While process manufacturers examine how to strip away non-value-adding activities from their continuous production cycles, subcontract manufacturers need to evaluate their core processes. Because subcontractors pack out their partners' bulk production into smaller quantities, peer-group benchmarking most often focuses on efficiency. If the peer comparison shows the subcontractor lagging behind industry standards on packing out a given chemical within a specified time window, the sub-contractors needs to locate the deficient area. An examination of equipment, training procedures, labeling, pallet preparation, storage and third-party drop shipments will reveal the general problem. If mis-labeling proves to be the issue, what is the cause? By drilling down on labeling, the subcontractor will eventually discover the root cause, whether malfunctioning equipment or insufficient training.

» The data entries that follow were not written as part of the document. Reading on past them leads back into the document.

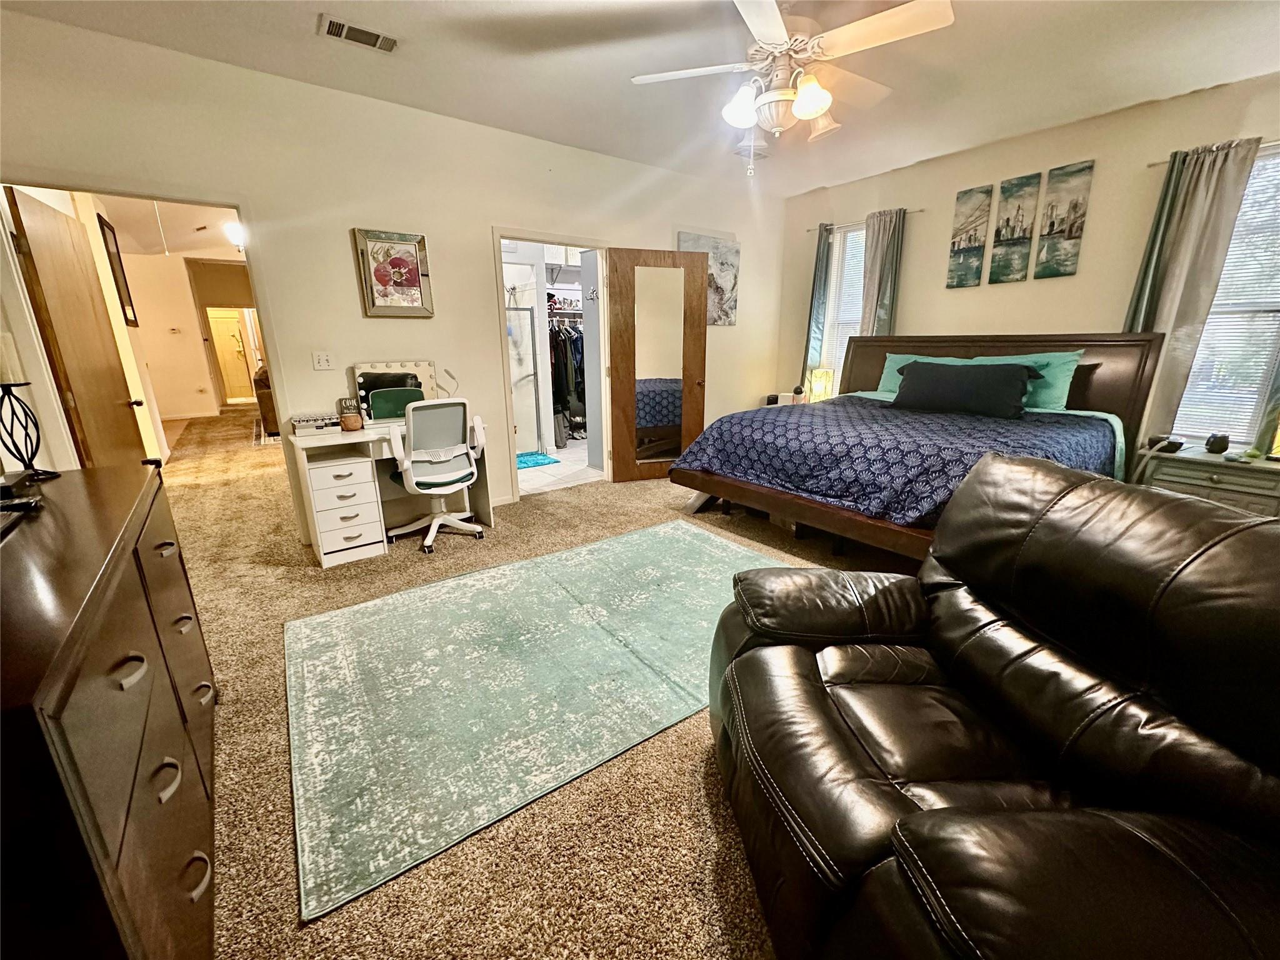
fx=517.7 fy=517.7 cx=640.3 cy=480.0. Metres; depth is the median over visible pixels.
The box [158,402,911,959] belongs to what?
carpet floor
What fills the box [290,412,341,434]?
makeup organizer
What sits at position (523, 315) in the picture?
shower door
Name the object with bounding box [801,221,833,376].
curtain
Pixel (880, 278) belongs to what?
curtain
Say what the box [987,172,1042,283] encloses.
canvas picture
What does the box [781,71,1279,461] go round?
right wall
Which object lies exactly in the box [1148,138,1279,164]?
curtain rod
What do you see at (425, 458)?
office chair
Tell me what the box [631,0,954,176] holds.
ceiling fan
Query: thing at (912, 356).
green pillow
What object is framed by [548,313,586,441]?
hanging clothes
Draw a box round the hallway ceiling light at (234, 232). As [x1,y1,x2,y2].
[222,220,245,248]
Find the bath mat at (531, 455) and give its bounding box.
[515,450,559,469]
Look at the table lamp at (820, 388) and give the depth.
5.17 m
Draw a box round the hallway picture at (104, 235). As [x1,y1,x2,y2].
[97,213,138,329]
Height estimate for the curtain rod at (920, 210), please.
0.049 m
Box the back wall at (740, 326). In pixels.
[0,10,781,549]
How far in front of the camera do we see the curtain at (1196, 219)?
3.22 m
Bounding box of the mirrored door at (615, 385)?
[606,247,707,481]
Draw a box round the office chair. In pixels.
[385,396,488,553]
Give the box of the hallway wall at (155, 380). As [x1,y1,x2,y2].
[124,246,255,421]
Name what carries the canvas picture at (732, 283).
attached to the back wall at (740, 326)
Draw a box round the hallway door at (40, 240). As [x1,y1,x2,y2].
[8,186,144,468]
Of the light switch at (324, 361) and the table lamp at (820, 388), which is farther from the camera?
the table lamp at (820, 388)
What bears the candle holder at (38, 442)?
on the dresser
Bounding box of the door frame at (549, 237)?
[494,228,612,500]
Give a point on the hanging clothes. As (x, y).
(555, 356)
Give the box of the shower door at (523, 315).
[506,302,542,451]
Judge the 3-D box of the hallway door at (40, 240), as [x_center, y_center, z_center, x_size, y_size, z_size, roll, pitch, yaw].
[-3.313,-0.553,3.182,0.163,2.062,0.878,-8,17,-25]
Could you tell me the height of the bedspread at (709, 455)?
0.468 m
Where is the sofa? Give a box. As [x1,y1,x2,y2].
[253,363,279,436]
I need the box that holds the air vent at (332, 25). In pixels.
[318,14,399,53]
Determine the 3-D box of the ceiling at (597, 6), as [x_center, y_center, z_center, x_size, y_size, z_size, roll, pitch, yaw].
[0.535,-2.047,1.833,6.260,0.111,5.981,-12,19,-36]
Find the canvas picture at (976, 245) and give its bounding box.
[945,183,993,288]
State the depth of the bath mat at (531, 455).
5.72 m
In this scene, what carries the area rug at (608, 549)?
on the carpet floor at (284, 850)
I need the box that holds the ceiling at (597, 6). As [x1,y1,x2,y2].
[0,0,1279,197]
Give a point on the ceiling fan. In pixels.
(796, 109)
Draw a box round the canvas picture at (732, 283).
[678,230,739,326]
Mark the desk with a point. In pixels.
(329, 485)
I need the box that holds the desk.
[287,416,493,566]
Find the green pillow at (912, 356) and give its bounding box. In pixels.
[874,352,984,396]
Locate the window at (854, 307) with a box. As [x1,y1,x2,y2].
[815,220,865,389]
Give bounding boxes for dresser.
[0,457,220,959]
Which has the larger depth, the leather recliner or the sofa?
the sofa
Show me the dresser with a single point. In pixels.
(78, 662)
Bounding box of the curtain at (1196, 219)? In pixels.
[1124,134,1261,448]
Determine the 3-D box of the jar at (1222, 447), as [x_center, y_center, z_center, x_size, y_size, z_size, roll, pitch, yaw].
[3.474,-0.222,3.121,0.102,0.111,0.102,-12,19,-36]
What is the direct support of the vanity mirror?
on the desk
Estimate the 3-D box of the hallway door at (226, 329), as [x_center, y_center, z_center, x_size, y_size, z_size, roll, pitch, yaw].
[-8.928,-2.665,11.289,0.746,1.901,0.133,-12,19,-36]
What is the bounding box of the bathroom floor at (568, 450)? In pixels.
[515,444,603,493]
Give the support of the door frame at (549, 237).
in the back wall at (740, 326)
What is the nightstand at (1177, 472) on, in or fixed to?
on the carpet floor at (284, 850)
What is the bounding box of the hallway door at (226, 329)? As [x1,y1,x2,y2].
[208,308,254,401]
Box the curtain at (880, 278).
[859,207,905,338]
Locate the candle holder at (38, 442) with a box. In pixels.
[0,383,59,481]
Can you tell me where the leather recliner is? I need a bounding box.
[697,454,1279,959]
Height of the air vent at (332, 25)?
0.019 m
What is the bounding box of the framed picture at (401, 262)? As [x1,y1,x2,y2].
[352,228,433,316]
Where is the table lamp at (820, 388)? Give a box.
[807,368,834,402]
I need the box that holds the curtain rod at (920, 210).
[801,208,921,231]
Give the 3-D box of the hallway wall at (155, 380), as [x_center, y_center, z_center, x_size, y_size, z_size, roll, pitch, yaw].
[-7.862,-2.686,9.541,3.447,2.812,0.229,-12,19,-36]
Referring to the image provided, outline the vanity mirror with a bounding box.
[351,360,439,420]
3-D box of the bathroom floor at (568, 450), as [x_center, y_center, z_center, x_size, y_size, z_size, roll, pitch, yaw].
[-1.020,-0.240,5.976,2.505,0.087,2.211,-12,19,-36]
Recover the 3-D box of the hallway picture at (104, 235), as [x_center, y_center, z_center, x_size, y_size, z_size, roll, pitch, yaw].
[-4.880,-1.907,4.838,0.027,0.972,0.491,-12,19,-36]
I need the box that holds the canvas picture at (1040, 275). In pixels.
[1033,160,1094,280]
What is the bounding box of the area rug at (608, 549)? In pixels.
[288,522,802,920]
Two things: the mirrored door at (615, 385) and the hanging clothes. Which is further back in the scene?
the hanging clothes
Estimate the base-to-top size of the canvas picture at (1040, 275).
0.755 m
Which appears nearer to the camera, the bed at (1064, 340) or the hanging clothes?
the bed at (1064, 340)
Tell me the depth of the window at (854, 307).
5.32 m
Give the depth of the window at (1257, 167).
3.20 m
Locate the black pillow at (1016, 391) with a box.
[892,359,1038,418]
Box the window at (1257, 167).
[1170,143,1279,444]
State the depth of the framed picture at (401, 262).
3.44 m
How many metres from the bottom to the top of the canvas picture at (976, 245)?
0.754 m
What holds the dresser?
on the carpet floor at (284, 850)
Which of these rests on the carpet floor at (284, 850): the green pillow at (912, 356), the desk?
the desk
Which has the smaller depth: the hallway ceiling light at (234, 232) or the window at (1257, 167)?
the window at (1257, 167)
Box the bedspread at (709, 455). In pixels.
[675,396,1114,526]
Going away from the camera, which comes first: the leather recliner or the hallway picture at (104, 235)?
the leather recliner
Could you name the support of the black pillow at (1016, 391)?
on the bed at (1064, 340)
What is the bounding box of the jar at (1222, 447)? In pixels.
[1204,433,1230,453]
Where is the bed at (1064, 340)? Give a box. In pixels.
[664,334,1165,563]
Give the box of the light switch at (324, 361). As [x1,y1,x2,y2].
[311,350,334,370]
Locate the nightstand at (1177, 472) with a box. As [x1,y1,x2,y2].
[1135,443,1279,518]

Companies looking at ERP often assume that they will simultaneously implement enterprise software; translate redefined business processes into an optimized system; prepare the necessary data; and conduct flawless training, all while change management somehow takes care of itself. And, of course, all of this will happen on budget. In these cases, the consultant comes in and has to start at a whiteboard, because the organization has no point of reference for understanding their own enterprise needs. Business design and blueprints require four months and configuring that information into the system takes another six months. After training and testing, you're looking at an implementation that will consume an inordinate amount of time and resources.

However, manufacturers that undertake peer-group benchmarking and best business practices face a much more optimistic scenario. When these well-prepared organizations first meet with a consultant, they have an understanding of where gaps exist in their business processes, and therefore what areas the ERP system needs to focus on. With preliminary business process re-engineering already in place, these manufacturers can immediately begin working with conference room pilots, which are functional, pre-configured software embedded with best business practices specific to the manufacturer. Suddenly, implementation time is down to six months and the entire process costs far less. This approach is far more efficient than beginning with a consultant standing at a whiteboard asking, "What do you need?"

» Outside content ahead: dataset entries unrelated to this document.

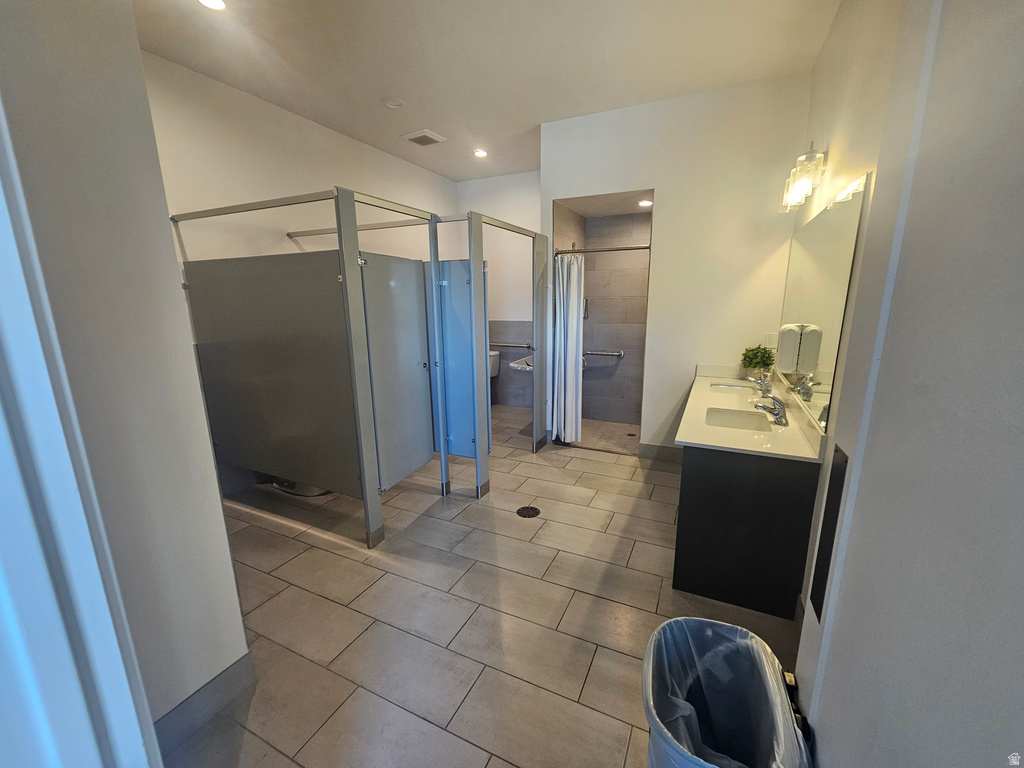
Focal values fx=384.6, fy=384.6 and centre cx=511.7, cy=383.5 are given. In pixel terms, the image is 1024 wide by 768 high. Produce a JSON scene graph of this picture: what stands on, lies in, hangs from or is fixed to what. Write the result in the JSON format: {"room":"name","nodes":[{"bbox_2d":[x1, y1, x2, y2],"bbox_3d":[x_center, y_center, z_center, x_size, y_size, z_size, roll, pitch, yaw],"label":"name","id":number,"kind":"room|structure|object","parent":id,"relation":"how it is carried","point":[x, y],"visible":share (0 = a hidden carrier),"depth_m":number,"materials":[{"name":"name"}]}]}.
{"room":"bathroom","nodes":[
{"label":"bathroom","id":0,"kind":"room"},
{"bbox_2d":[0,0,249,756],"bbox_3d":[-1.512,-0.259,1.203,0.780,3.072,0.671,5,14,25],"label":"wall","id":1,"kind":"structure","parent":0,"point":[215,495],"depth_m":1.14,"materials":[{"name":"paint"}]},
{"bbox_2d":[0,102,158,767],"bbox_3d":[-0.730,0.255,0.413,0.937,2.546,0.339,5,14,25],"label":"door frame","id":2,"kind":"structure","parent":1,"relation":"attached to","point":[100,665],"depth_m":0.61,"materials":[{"name":"white paint"}]},
{"bbox_2d":[155,649,256,756],"bbox_3d":[-1.219,1.224,1.338,0.016,0.125,0.699,5,14,25],"label":"baseboard","id":3,"kind":"structure","parent":1,"relation":"attached to","point":[230,674],"depth_m":1.44,"materials":[{"name":"grey"}]},
{"bbox_2d":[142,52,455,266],"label":"left wall","id":4,"kind":"structure","parent":0,"point":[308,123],"depth_m":3.09,"materials":[{"name":"white paint"}]},
{"bbox_2d":[159,400,809,767],"bbox_3d":[-0.133,1.039,2.676,4.144,0.101,5.576,5,14,25],"label":"floor","id":5,"kind":"structure","parent":0,"point":[634,553],"depth_m":1.93,"materials":[{"name":"beige tile"}]},
{"bbox_2d":[270,478,328,496],"bbox_3d":[-1.736,0.583,3.283,0.632,0.571,0.533,5,14,25],"label":"toilet","id":6,"kind":"object","parent":5,"relation":"on","point":[280,487],"visible":0.18,"depth_m":3.15,"materials":[{"name":"white"}]},
{"bbox_2d":[166,189,555,548],"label":"toilet stalls","id":7,"kind":"object","parent":5,"relation":"on","point":[340,237],"visible":0.98,"depth_m":2.63,"materials":[{"name":"metal"}]},
{"bbox_2d":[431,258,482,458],"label":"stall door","id":8,"kind":"object","parent":7,"relation":"attached to","point":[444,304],"visible":0.63,"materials":[{"name":"blue metal"}]},
{"bbox_2d":[516,505,540,517],"bbox_3d":[0.119,0.937,2.822,0.166,0.007,0.163,5,14,25],"label":"floor drain","id":9,"kind":"object","parent":5,"relation":"in","point":[520,513],"visible":0.97,"depth_m":2.81,"materials":[{"name":"black metal"}]},
{"bbox_2d":[642,615,813,767],"bbox_3d":[0.576,1.067,1.108,0.404,0.561,0.446,5,14,25],"label":"trash can","id":10,"kind":"object","parent":5,"relation":"on","point":[732,629],"visible":0.99,"depth_m":1.16,"materials":[{"name":"plastic"}]},
{"bbox_2d":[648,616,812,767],"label":"trash bag","id":11,"kind":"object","parent":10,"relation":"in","point":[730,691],"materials":[{"name":"clear plastic"}]},
{"bbox_2d":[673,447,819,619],"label":"vanity cabinet","id":12,"kind":"object","parent":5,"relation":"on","point":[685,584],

Preparedness activities are by no means limited to process and sub-contract manufacturing. Whether you produce bread or potassium hydroxide or a ceiling fan, you can achieve a lean environment prior to adopting ERP. Benchmarking and best business practices puts business process re-engineering in place, diminishing ERP risks, and minimizes organization disruptions related to change management. Because adherence to best business practices makes your data cleaner, when ERP arrives you have good procedures set up for how to create materials and interact with customers and vendors. In short, you have greatly reduced the soft issues that frequently plague ERP projects.

ERP readiness activities perform two essential functions: they prompt streamlining within the organization, and pave the way for ERP's robust collaborative functionality. Once intra-organizational best business practices become established, manufacturers can seamlessly implement EDI, XML, web pages and portals, in addition to other capabilities that allow companies to collaborate with partners. However, none of these technologies will benefit manufacturers until they clean house, beginning with peer-group evaluations.